In the text about J. C. Mahindra, what post did the Government of India appoint him to during World War II?

EXCERPT PROVIDED:
########################################

Jagdish Chandra Mahindra commonly referred as  J. C. Mahindra (c 1892–1951) was an Indian industrialist and co-founder of Mahindra & Mahindra in 1945, with Kailash Chandra Mahindra and Malik Ghulam Mohammed. He is the grandfather of Anand Mahindra, the present Chairman of Mahindra Group.

Early life and education
Born in a Sikh family in Ludhiana, Punjab, India, he was the eldest of nine children. The loss of his father at an early age placed the responsibility for the family on his shoulders. He believed strongly in the power of education and ensured that all his brothers and sisters studied hard. He sent his brother K. C. to Cambridge.

Mahindra received his degree from Victoria Jubilee Technological Institute (VJTI) Bombay (University of Bombay), one of India's premier engineering and technical institutes.

Career
Mahindra started out his career with Tata Steel, serving as the senior Sales Manager from 1929 to 1940.  When the steel industry became critical during World War II, the Government of India appointed him as the first Steel Controller of India.

########################################

MATERIAL:
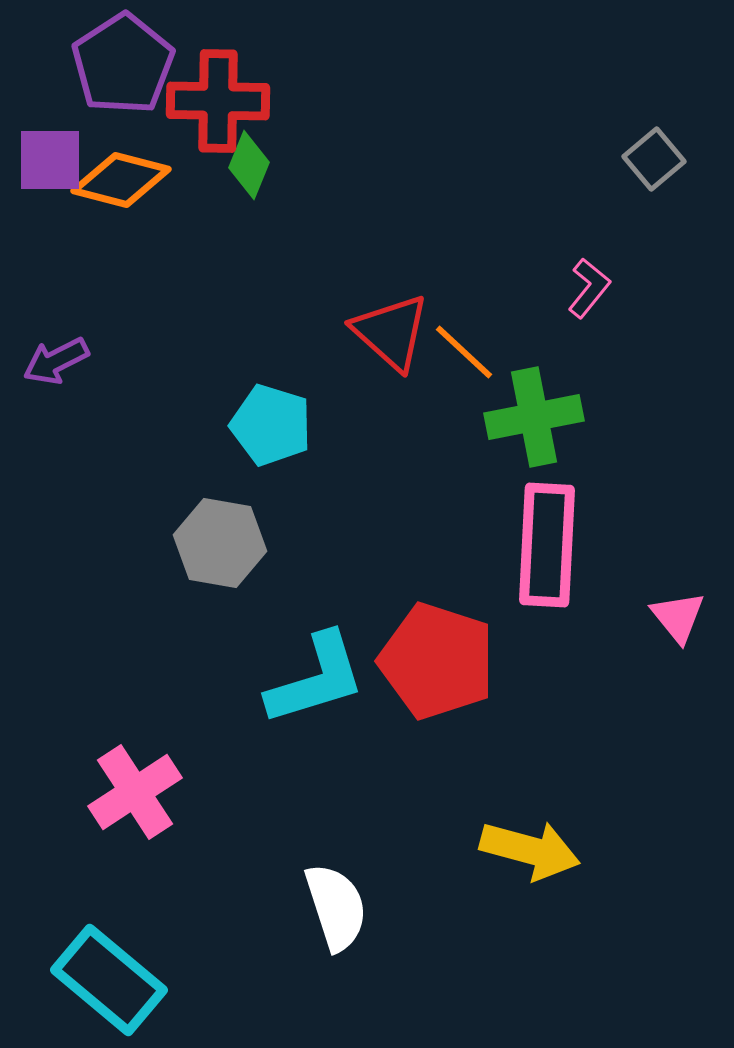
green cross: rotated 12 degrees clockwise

########################################

WRITTEN RESPONSE:
The first Steel Controller of India.